Alors que Laura Zuccoli quitte ses fonctions, l’ASTI se dote de toute une équipe de gouvernance prête à porter les combats historiques de l’association en vue des prochaines élections.
Après 12 ans à la tête de l’ASTI sous la double casquette de présidente et de directrice, Laura Zuccoli passe la main, à quelques mois de la pension. Forcée à se réinventer, l’Association de soutien aux travailleurs immigrés a choisi de s’appuyer désormais sur toute une équipe pour mener ses combats politiques et étoffer ses activités.
Membres bien connus de la structure, Sergio Ferreira et Marc Piron sont respectivement nommés à la direction Politique et à la direction Projets, tandis qu’un duo de bénévoles assure la présidence. Une première pour l’association lancée en 1979, longtemps incarnée par le seul visage de son fondateur et président durant 30 ans, Serge Kollwelter.
Aujourd’hui, ce sont 30 salariés et plus de 300 bénévoles qui œuvrent quotidiennement en faveur du vivre-ensemble, tandis que les trois missions phares de l’ASTI vont se poursuivre : lobbying politique, réflexion et participation au débat public, travail de terrain. En parallèle, le collectif inédit fourbit déjà ses armes en vue des élections communales et législatives de 2023 avec l’ambition de peser dans la campagne.

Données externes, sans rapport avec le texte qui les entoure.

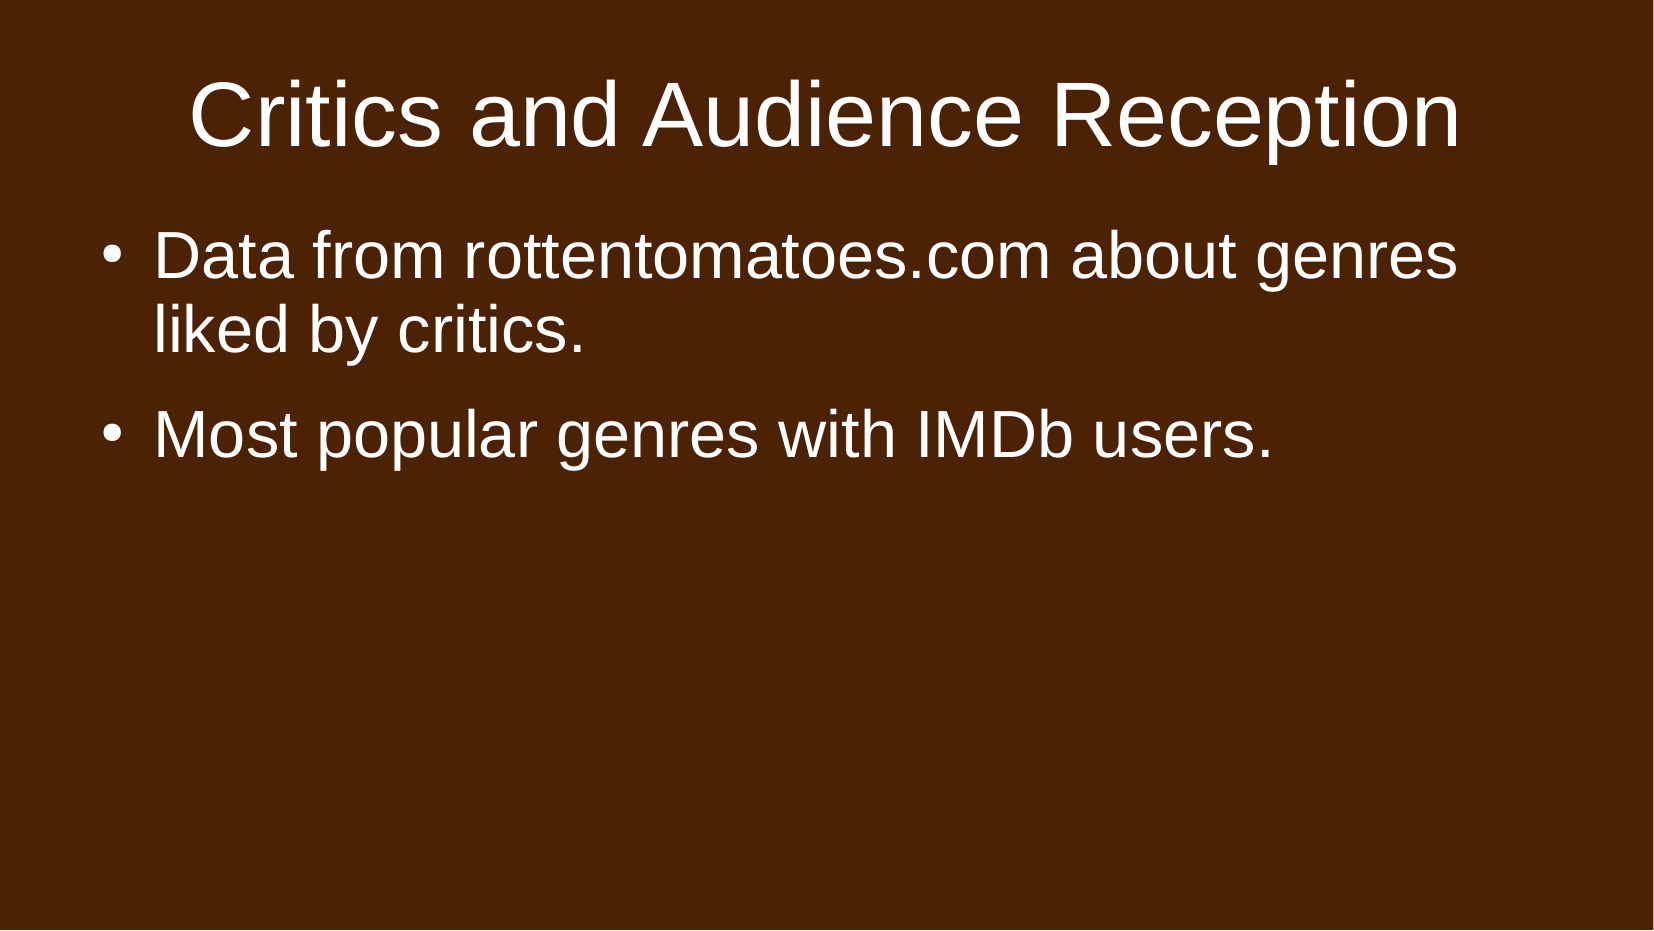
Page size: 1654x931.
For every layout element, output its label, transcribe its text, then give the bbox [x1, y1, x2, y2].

list Data from rottentomatoes.com about genres liked by critics. Most popular genres with IMDb users. [82, 217, 1571, 758]
title Critics and Audience Reception [82, 37, 1571, 193]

La priorité pour ces prochains mois étant de rapprocher les citoyens du système électoral : «On va encourager les gens à s’inscrire, d’autant qu’un projet de loi a été déposé pour enfin permettre à toute personne qui s’installe sur le territoire de voter aux communales sans attendre cinq ans», explique Sergio Ferreira, qui souligne que le Luxembourg est le seul pays de l’UE à imposer une condition de résidence aux citoyens européens pour ce type de scrutin.
La question de l’éducation sera aussi sur la table car l’association estime qu’il est urgent de réformer le système luxembourgeois : «Toutes les études montrent qu’il y a un problème au niveau de l’égalité des chances», pointe ainsi le directeur Politique.
Arrêter de «naviguer à vue» en matière d’immigration
En matière de politique d’immigration, thème emblématique de l’ASTI, Sergio Ferreira dénonce le fait qu’«on navigue à vue» et que le programme gouvernemental de coalition n’en dise que quelques mots : «Il indique que l’immigration est au service de l’économie. Voilà qui est un peu court! Non seulement nous plaidons pour une vision plus large et plus humaniste, de l’asile notamment, mais nous voulons aussi la voir inscrite dans la loi. L’ancrage légal d’une politique d’immigration ouverte et généreuse est fondamental pour nous», poursuit-il.
Dans la lutte contre le racisme, les discriminations et la xénophobie, qui fait aussi partie de l’ADN de l’association, la direction attend avec impatience les résultats d’une étude commandée par les autorités : «Le Luxembourg est régulièrement épinglé par les instances internationales car il ne dispose d’aucune donnée sur ces phénomènes. Nous espérons que des mesures politiques suivront, dont la création d’un observatoire dédié, comme nous le réclamons depuis des années.»
Enfin, l’association attend toujours une réforme de la loi sur l’intégration qui date de 2008 alors que la ministre, Corinne Cahen, a entamé une consultation début 2020 : «Deux ans après, il est grand temps qu’une nouvelle loi soit présentée et approuvée avant la fin de la législature», fait remarquer l’ASTI, qui compte bien poursuivre son action en faveur des plus précaires, les personnes en situation de séjour irrégulier. «Nous défendrons des procédures de régularisation et la possibilité pour ces gens qui sont ici, qui travaillent et contribuent à notre richesse, de voir leurs droits protégés», annonce Sergio Ferreira.
Une discrimination dans la réforme constitutionnelle
Le nouveau président, Evandro Cimetta, avocat et militant de longue date au sein de l’ASTI, estime que «le Luxembourg est un pays d’immigration mais continue d’ignorer cette réalité». Pour preuve, il cite la réforme constitutionnelle (lire en page 3) : «Le texte maintient « Les Luxembourgeois sont égaux devant la loi » alors que cette disposition institue une discrimination inacceptable entre Luxembourgeois et étrangers», pointe-t-il. «C’était l’occasion d’ancrer dans la Constitution un principe d’égalité qui est appliqué dans les faits et qui n’aurait eu aucune conséquence.» Mais visiblement, même symbolique, ce pas reste impossible à franchir. La faute aux jeux politiques qui n’hésitent pas, selon lui, à instrumentaliser ce symbole fort.